The approach incorporated the use of low-cost 4x4 vehicles to take specialist HIV and community nurses out to some of Lesotho’s more rural communities to offer primary health services and HIV testing, a mobile management app (linking patients, health workers and clinics) and vouchers on M-Pesa, Vodafone’s mobile money transfer service, to cover costs of transport to treatment for those patients who needed it.
Today, 64 percent of HIV positive children in Lesotho are receiving treatment, according to government data.
Last month, we officially handed over the programme to the Lesotho government, who will replicate and extend the programme with an additional fleet of vehicles - expanding the reach of the programme even further by an estimated 15,000 people to 45,000 people each year, and HIV testing and counselling by 12,000 to 36,000 people.

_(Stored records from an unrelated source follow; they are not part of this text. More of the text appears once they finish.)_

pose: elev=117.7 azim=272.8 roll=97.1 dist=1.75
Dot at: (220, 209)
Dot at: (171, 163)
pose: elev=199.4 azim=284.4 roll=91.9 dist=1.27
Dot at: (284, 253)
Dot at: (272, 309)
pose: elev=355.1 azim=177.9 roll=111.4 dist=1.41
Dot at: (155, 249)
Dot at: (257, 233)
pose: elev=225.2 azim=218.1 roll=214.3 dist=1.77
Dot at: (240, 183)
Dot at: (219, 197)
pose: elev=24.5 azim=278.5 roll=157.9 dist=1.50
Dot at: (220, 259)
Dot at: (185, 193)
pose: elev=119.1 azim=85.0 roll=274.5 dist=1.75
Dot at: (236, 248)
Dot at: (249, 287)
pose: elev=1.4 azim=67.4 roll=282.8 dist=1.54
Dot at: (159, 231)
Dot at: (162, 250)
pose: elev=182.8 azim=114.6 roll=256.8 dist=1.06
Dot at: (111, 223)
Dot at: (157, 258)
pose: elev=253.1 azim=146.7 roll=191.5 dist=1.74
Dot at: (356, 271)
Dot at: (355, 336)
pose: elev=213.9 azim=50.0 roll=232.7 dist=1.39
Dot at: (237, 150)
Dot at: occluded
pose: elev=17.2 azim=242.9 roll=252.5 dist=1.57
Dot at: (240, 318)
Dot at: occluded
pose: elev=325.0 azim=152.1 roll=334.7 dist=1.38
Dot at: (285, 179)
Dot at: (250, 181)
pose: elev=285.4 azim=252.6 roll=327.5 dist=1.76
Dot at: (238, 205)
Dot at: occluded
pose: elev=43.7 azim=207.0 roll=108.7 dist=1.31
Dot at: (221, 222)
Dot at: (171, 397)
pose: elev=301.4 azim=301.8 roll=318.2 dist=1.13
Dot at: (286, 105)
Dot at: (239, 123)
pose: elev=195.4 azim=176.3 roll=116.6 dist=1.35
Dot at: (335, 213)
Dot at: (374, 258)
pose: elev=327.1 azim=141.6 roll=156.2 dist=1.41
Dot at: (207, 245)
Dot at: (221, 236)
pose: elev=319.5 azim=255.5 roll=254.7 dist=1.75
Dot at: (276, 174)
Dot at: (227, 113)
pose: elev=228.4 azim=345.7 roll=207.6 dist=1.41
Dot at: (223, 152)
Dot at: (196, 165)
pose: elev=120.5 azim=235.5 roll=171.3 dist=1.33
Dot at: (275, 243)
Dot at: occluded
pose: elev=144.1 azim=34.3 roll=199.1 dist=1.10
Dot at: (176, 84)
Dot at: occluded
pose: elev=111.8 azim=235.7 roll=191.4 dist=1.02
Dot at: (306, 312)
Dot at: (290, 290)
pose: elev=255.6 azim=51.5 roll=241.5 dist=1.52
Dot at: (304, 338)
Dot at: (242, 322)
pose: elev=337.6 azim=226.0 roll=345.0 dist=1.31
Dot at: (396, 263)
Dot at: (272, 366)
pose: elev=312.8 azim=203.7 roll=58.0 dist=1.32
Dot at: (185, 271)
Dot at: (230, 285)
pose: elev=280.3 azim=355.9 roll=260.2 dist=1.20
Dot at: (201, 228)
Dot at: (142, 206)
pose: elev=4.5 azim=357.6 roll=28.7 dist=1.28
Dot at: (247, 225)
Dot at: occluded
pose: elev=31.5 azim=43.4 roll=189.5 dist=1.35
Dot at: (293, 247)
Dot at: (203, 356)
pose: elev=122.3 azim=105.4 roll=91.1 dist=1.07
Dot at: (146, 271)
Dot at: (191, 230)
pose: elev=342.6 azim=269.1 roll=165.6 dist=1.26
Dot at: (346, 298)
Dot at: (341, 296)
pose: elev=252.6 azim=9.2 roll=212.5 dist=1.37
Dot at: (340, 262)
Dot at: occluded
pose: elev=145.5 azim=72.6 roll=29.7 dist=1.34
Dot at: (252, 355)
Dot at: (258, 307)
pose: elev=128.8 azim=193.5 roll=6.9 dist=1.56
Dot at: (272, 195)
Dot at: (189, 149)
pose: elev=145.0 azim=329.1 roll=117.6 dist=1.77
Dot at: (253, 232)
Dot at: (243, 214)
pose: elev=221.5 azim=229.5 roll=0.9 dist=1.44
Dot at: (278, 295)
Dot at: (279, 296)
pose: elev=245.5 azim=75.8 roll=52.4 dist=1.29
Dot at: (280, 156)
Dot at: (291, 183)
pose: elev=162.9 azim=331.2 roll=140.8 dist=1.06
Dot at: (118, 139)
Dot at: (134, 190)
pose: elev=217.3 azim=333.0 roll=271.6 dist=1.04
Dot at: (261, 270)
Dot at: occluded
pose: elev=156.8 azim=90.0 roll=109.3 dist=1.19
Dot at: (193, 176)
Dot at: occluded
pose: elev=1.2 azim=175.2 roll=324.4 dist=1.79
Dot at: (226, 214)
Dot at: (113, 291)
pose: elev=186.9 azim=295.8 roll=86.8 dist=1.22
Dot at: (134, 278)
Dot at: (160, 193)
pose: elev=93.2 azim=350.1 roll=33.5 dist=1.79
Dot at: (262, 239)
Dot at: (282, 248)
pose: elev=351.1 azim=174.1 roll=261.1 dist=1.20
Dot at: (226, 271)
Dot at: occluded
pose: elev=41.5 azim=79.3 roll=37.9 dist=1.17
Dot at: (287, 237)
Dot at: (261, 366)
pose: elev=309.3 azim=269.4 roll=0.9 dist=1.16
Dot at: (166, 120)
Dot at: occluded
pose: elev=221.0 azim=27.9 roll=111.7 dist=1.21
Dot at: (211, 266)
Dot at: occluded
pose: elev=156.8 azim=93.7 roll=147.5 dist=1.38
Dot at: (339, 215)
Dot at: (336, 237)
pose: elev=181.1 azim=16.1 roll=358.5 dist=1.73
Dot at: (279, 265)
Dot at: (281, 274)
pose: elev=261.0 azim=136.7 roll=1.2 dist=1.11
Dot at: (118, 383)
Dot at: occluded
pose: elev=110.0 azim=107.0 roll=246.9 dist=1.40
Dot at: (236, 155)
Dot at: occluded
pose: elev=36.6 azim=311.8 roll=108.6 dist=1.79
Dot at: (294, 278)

Overall through the course of the programme 164,263 people (close to 10 percent of the Basotho population) have been tested for HIV. Of this number, 68 percent were children and adolescents under 14 years. In total, 3,364 HIV positive children, adolescents, adults (including pregnant women) were identified and linked to life-saving care and treatment.
It is hard not to be moved by the some of the people we met and stories we were told during our time in Lesotho. They are also a reminder of the very real challenges that are faced, especially by people living in rural areas. One mother we spoke to, Maboe, previously had to walk for most of the day, and stay overnight to take her 6-year-old HIV positive son to the clinic for treatment each month. But the programme enabled her to visit a mobile clinic much closer to home - she told us: “The Nurses have really helped by coming nearer to us. Now we don’t need to travel so far.” – before telling us that her greatest wish for her son is for him to grow up and be healthy.
It is clear that a combination of committed partners for both funding and implementation, dedicated healthcare staff, mobile technology and transport saves lives.
Crucially, our model offered a cost-effective and sustainable way for the Ministry of Health to connect some of Lesotho’s remote, rural communities to primary healthcare. It has also shown what can be achieved by working in partnership in the fight against the global HIV epidemic.